═══ PROVIDED RECORDS
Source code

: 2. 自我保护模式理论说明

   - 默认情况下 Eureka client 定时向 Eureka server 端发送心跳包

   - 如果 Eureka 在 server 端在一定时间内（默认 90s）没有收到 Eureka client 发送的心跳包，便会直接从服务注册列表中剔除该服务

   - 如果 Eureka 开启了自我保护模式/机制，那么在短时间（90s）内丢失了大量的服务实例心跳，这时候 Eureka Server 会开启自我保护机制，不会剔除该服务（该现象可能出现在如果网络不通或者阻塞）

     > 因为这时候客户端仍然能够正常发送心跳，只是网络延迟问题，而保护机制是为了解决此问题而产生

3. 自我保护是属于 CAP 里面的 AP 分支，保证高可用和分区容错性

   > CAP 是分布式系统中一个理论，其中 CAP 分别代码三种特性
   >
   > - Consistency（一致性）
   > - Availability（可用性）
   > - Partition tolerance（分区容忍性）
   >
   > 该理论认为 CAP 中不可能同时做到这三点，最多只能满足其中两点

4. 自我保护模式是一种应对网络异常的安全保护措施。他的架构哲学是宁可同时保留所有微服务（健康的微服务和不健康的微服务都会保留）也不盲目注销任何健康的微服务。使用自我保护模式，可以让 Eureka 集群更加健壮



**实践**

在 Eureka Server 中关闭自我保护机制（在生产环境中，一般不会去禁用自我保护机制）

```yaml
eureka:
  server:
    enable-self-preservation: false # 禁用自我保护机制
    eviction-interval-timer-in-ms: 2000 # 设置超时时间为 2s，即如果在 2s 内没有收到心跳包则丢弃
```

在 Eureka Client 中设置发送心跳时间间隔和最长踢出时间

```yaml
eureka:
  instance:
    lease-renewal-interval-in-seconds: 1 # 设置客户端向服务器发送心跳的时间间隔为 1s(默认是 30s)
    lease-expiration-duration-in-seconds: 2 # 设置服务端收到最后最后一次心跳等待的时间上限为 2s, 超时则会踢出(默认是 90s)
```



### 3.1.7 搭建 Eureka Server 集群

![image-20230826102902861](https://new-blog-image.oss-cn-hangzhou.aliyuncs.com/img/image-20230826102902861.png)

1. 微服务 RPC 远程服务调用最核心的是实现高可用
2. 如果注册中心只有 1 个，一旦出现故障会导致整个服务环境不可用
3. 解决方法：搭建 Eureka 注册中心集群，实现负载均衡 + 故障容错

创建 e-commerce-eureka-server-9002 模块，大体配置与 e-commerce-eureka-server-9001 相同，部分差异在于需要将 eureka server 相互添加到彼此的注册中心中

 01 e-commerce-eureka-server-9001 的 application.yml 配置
══════
■ YOUR GOAL ■
Word for word, reproduce every line of the data.

■ RESPONSE ■
Source code

: 2. 自我保护模式理论说明

   - 默认情况下 Eureka client 定时向 Eureka server 端发送心跳包

   - 如果 Eureka 在 server 端在一定时间内（默认 90s）没有收到 Eureka client 发送的心跳包，便会直接从服务注册列表中剔除该服务

   - 如果 Eureka 开启了自我保护模式/机制，那么在短时间（90s）内丢失了大量的服务实例心跳，这时候 Eureka Server 会开启自我保护机制，不会剔除该服务（该现象可能出现在如果网络不通或者阻塞）

     > 因为这时候客户端仍然能够正常发送心跳，只是网络延迟问题，而保护机制是为了解决此问题而产生

3. 自我保护是属于 CAP 里面的 AP 分支，保证高可用和分区容错性

   > CAP 是分布式系统中一个理论，其中 CAP 分别代码三种特性
   >
   > - Consistency（一致性）
   > - Availability（可用性）
   > - Partition tolerance（分区容忍性）
   >
   > 该理论认为 CAP 中不可能同时做到这三点，最多只能满足其中两点

4. 自我保护模式是一种应对网络异常的安全保护措施。他的架构哲学是宁可同时保留所有微服务（健康的微服务和不健康的微服务都会保留）也不盲目注销任何健康的微服务。使用自我保护模式，可以让 Eureka 集群更加健壮



**实践**

在 Eureka Server 中关闭自我保护机制（在生产环境中，一般不会去禁用自我保护机制）

```yaml
eureka:
  server:
    enable-self-preservation: false # 禁用自我保护机制
    eviction-interval-timer-in-ms: 2000 # 设置超时时间为 2s，即如果在 2s 内没有收到心跳包则丢弃
```

在 Eureka Client 中设置发送心跳时间间隔和最长踢出时间

```yaml
eureka:
  instance:
    lease-renewal-interval-in-seconds: 1 # 设置客户端向服务器发送心跳的时间间隔为 1s(默认是 30s)
    lease-expiration-duration-in-seconds: 2 # 设置服务端收到最后最后一次心跳等待的时间上限为 2s, 超时则会踢出(默认是 90s)
```



### 3.1.7 搭建 Eureka Server 集群

![image-20230826102902861](https://new-blog-image.oss-cn-hangzhou.aliyuncs.com/img/image-20230826102902861.png)

1. 微服务 RPC 远程服务调用最核心的是实现高可用
2. 如果注册中心只有 1 个，一旦出现故障会导致整个服务环境不可用
3. 解决方法：搭建 Eureka 注册中心集群，实现负载均衡 + 故障容错

创建 e-commerce-eureka-server-9002 模块，大体配置与 e-commerce-eureka-server-9001 相同，部分差异在于需要将 eureka server 相互添加到彼此的注册中心中

 01 e-commerce-eureka-server-9001 的 application.yml 配置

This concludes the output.